To solve the given system of equations for the value of \(\alpha\) such that the system has no solution, we will follow these steps: ### Step 1: Write the system of equations The system of equations is given as: 1. \(\alpha(x - 1) + y + z = -1\) 2. \(x + \alpha(y - 1) + z = -1\) 3. \(x + y + \alpha(z - 1) = -1\) ### Step 2: Rearrange the equations Rearranging each equation to standard form \(Ax + By + Cz = D\): 1. \(\alpha x + y + z = \alpha - 1\) 2. \(x + \alpha y + z = \alpha - 1\) 3. \(x + y + \alpha z = \alpha - 1\) ### Step 3: Write the coefficient matrix and constant matrix The coefficient matrix \(A\) and the constant matrix \(B\) can be represented as: \[ A = \begin{bmatrix} \alpha & 1 & 1 \\ 1 & \alpha & 1 \\ 1 & 1 & \alpha \end{bmatrix}, \quad B = \begin{bmatrix} \alpha - 1 \\ \alpha - 1 \\ \alpha - 1 \end{bmatrix} \] ### Step 4: Calculate the determinant of the coefficient matrix To find the value of \(\alpha\) for which the system has no solution, we need to calculate the determinant of matrix \(A\) and set it to zero: \[ \text{det}(A) = \begin{vmatrix} \alpha & 1 & 1 \\ 1 & \alpha & 1 \\ 1 & 1 & \alpha \end{vmatrix} \] Using the determinant formula for a \(3 \times 3\) matrix: \[ \text{det}(A) = \alpha(\alpha^2 - 2) - 1(\alpha - 1) + 1(1 - \alpha) = \alpha^3 - 2\alpha - \alpha + 1 + 1 - \alpha = \alpha^3 - 3\alpha + 2 \] ### Step 5: Set the determinant to zero We need to set the determinant to zero to find the values of \(\alpha\): \[ \alpha^3 - 3\alpha + 2 = 0 \] ### Step 6: Factor the polynomial To factor the polynomial, we can use the Rational Root Theorem or synthetic division.
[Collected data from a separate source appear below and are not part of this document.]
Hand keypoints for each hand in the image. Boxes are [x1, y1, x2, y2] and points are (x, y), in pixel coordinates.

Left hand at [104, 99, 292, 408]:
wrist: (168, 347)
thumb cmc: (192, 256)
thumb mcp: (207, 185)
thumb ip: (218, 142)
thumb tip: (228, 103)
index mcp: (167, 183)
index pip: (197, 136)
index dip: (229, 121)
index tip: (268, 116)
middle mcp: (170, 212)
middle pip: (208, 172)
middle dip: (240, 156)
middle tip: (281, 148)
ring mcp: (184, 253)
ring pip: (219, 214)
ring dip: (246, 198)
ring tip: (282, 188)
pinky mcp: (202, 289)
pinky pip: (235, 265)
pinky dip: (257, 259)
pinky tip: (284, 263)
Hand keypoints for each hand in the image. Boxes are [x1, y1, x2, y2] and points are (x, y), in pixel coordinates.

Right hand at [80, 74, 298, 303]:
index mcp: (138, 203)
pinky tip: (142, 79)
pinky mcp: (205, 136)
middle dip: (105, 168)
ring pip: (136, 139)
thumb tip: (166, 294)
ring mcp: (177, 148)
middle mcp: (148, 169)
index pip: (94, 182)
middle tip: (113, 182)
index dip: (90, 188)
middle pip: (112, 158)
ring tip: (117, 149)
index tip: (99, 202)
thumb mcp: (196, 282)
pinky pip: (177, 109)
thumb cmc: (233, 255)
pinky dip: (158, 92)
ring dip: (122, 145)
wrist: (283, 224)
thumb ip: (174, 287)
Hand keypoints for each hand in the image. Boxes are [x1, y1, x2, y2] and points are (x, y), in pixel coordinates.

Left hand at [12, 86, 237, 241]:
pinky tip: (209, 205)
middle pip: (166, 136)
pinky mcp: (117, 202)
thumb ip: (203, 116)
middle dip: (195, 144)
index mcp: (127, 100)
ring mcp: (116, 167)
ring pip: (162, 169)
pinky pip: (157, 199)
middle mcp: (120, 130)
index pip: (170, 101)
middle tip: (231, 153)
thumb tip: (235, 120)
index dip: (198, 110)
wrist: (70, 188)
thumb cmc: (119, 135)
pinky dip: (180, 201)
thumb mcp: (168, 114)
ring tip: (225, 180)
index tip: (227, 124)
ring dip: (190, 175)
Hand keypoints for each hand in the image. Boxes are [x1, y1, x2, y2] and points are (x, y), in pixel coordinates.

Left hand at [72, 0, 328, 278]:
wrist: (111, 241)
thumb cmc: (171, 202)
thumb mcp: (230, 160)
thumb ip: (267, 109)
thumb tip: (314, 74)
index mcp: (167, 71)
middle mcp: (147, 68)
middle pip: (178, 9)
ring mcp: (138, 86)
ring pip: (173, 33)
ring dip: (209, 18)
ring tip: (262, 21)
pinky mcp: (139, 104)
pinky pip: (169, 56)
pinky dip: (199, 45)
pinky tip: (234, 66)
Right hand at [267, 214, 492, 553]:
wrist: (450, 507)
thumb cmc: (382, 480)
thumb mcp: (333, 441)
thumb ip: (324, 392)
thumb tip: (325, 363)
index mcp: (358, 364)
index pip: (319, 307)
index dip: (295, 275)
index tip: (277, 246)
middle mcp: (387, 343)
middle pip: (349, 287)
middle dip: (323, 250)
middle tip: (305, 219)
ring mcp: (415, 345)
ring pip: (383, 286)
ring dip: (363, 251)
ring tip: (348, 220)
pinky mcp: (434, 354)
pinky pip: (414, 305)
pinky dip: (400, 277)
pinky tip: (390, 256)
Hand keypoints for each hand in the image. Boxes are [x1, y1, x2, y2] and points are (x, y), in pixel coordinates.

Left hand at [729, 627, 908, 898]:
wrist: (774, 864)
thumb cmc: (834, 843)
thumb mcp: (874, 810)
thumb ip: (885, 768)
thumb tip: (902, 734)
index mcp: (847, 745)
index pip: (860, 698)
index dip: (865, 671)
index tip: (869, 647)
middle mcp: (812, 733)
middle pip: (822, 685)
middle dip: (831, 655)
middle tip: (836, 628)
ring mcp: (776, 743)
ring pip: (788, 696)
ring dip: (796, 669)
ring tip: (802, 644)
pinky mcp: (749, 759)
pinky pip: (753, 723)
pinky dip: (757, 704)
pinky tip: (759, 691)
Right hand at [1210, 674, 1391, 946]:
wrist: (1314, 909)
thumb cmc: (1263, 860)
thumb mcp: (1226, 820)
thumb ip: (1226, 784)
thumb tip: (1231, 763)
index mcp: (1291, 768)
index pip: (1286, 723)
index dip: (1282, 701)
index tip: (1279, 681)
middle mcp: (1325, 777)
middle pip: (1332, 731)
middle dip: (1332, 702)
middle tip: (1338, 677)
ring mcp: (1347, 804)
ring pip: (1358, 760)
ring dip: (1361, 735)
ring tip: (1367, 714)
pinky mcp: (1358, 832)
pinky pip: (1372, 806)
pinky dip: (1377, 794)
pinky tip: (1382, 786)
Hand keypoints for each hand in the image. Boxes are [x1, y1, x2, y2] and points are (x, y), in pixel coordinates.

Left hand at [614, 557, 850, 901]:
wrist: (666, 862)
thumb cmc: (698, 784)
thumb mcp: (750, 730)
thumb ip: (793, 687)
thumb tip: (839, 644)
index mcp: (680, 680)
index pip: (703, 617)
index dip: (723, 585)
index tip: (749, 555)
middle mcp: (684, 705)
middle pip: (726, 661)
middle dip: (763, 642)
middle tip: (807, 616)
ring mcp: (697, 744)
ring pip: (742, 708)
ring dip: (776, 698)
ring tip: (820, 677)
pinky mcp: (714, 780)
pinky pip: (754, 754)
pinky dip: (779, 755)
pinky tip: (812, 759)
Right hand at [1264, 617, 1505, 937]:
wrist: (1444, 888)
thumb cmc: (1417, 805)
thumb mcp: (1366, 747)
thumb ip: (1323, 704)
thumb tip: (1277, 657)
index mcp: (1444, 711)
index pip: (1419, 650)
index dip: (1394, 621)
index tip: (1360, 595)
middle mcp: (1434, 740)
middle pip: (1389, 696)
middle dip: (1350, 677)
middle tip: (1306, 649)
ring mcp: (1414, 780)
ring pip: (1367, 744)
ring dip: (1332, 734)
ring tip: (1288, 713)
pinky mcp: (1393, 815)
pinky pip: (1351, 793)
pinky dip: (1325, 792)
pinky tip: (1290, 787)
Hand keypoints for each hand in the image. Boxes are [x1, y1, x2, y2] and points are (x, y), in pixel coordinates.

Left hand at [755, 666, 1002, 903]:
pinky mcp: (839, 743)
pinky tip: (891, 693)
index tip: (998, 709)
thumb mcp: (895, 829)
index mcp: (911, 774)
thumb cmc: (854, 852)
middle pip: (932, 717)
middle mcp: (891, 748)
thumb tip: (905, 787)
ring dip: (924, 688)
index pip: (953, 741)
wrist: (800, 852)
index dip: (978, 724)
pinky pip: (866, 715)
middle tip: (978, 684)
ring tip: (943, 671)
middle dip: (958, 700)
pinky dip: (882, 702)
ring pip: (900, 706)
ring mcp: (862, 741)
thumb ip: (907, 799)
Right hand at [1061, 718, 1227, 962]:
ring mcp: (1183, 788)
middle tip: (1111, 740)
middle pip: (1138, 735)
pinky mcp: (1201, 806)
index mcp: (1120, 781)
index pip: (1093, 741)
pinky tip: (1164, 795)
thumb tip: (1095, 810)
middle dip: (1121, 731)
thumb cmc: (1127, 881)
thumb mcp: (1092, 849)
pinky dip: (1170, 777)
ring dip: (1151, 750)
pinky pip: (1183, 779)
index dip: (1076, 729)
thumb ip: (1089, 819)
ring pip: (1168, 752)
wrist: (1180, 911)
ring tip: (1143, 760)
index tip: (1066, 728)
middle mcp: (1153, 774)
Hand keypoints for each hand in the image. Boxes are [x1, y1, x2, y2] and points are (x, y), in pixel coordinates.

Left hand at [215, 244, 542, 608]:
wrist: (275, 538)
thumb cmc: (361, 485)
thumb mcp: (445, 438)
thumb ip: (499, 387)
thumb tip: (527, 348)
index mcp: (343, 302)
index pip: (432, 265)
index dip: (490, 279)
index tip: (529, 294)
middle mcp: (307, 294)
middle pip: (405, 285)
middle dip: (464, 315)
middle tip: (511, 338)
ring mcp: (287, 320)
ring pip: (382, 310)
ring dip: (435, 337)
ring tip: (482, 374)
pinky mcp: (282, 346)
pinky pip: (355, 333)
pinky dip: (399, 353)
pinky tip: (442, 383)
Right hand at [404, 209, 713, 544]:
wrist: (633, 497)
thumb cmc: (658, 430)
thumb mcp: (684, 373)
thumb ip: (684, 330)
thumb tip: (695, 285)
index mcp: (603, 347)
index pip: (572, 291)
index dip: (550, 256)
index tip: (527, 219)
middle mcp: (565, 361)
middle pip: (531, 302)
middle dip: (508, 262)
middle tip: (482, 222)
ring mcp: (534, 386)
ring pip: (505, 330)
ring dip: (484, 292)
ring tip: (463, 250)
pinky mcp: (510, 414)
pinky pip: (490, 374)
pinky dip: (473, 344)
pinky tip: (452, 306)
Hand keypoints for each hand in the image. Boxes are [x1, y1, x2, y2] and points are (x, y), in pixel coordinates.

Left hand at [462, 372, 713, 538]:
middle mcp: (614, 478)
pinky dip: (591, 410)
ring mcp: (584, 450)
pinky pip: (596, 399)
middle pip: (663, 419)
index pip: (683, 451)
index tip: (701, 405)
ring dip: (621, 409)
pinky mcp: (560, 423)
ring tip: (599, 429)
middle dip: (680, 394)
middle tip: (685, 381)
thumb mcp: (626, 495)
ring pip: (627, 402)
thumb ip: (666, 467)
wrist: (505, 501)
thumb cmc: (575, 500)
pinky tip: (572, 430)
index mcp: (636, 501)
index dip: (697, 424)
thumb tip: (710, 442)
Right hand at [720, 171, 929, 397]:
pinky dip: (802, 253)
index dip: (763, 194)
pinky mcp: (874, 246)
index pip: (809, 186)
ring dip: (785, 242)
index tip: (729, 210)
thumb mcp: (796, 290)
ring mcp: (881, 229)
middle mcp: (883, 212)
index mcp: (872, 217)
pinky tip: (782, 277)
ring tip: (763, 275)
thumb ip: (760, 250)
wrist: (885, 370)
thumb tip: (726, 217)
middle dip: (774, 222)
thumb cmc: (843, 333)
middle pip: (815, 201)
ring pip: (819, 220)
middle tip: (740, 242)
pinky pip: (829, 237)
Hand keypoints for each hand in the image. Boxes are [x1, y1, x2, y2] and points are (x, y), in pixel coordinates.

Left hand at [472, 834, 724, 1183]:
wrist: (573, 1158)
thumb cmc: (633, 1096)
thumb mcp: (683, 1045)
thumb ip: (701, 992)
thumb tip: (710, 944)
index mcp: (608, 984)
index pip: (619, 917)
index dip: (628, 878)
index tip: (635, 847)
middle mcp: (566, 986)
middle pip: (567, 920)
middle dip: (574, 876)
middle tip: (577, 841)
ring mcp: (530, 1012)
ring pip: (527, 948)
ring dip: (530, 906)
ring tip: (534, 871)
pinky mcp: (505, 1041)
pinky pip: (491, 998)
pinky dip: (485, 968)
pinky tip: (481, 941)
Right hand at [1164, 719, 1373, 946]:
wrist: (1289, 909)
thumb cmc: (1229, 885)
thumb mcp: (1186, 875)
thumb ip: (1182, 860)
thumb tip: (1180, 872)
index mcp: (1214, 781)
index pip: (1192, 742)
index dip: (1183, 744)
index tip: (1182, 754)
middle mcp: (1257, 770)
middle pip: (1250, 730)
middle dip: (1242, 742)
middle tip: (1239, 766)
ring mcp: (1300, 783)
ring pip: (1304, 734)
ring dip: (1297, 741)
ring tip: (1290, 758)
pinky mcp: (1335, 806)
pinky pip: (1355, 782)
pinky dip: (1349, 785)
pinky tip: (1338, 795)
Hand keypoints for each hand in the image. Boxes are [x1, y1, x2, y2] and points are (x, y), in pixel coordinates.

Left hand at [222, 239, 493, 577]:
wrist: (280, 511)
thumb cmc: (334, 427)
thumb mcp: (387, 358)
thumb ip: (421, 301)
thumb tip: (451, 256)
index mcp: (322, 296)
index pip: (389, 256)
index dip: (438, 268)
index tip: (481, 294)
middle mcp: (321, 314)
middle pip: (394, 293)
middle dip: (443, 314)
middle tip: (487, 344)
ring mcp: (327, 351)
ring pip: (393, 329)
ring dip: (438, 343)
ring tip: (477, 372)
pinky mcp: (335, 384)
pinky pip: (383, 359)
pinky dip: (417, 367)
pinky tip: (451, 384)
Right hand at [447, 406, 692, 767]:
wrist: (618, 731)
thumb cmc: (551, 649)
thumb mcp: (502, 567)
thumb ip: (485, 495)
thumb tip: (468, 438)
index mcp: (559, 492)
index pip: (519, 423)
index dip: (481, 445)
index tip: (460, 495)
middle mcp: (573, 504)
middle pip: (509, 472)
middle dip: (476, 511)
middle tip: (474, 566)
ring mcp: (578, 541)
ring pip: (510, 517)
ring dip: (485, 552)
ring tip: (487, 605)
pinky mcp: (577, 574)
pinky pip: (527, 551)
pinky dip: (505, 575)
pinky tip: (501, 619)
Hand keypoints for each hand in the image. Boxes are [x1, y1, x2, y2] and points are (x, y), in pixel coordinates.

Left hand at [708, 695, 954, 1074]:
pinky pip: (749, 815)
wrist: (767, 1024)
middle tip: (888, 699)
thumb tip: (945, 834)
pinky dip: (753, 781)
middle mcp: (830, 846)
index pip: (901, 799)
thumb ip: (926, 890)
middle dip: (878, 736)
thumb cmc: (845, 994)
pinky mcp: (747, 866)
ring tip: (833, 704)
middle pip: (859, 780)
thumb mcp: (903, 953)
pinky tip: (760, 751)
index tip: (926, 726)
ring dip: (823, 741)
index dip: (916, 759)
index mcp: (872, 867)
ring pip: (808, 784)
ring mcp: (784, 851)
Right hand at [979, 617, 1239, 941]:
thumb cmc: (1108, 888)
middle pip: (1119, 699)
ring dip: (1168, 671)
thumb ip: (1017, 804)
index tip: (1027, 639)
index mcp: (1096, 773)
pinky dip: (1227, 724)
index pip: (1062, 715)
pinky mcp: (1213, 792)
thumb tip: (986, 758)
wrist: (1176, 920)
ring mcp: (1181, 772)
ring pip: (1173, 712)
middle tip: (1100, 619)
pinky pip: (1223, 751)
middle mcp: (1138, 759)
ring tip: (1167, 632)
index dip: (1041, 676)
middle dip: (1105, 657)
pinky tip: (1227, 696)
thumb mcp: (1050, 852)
Testing possible rational roots, we find that \(\alpha = 1\) is a root: \[ \alpha^3 - 3\alpha + 2 = (\alpha - 1)(\alpha^2 + \alpha - 2) \] Factoring further: \[ \alpha^2 + \alpha - 2 = (\alpha - 1)(\alpha + 2) \] Thus, the complete factorization is: \[ (\alpha - 1)^2(\alpha + 2) = 0 \] ### Step 7: Solve for \(\alpha\) Setting each factor to zero gives: 1. \((\alpha - 1)^2 = 0 \Rightarrow \alpha = 1\) 2. \((\alpha + 2) = 0 \Rightarrow \alpha = -2\) ### Step 8: Determine conditions for no solution For the system to have no solution, the determinant must be zero, and at least one of the determinants formed by replacing the columns must not be zero. We can check the conditions for \(\alpha = 1\) and \(\alpha = -2\). ### Conclusion The system of equations has no solution if \(\alpha = 1\) or \(\alpha = -2\).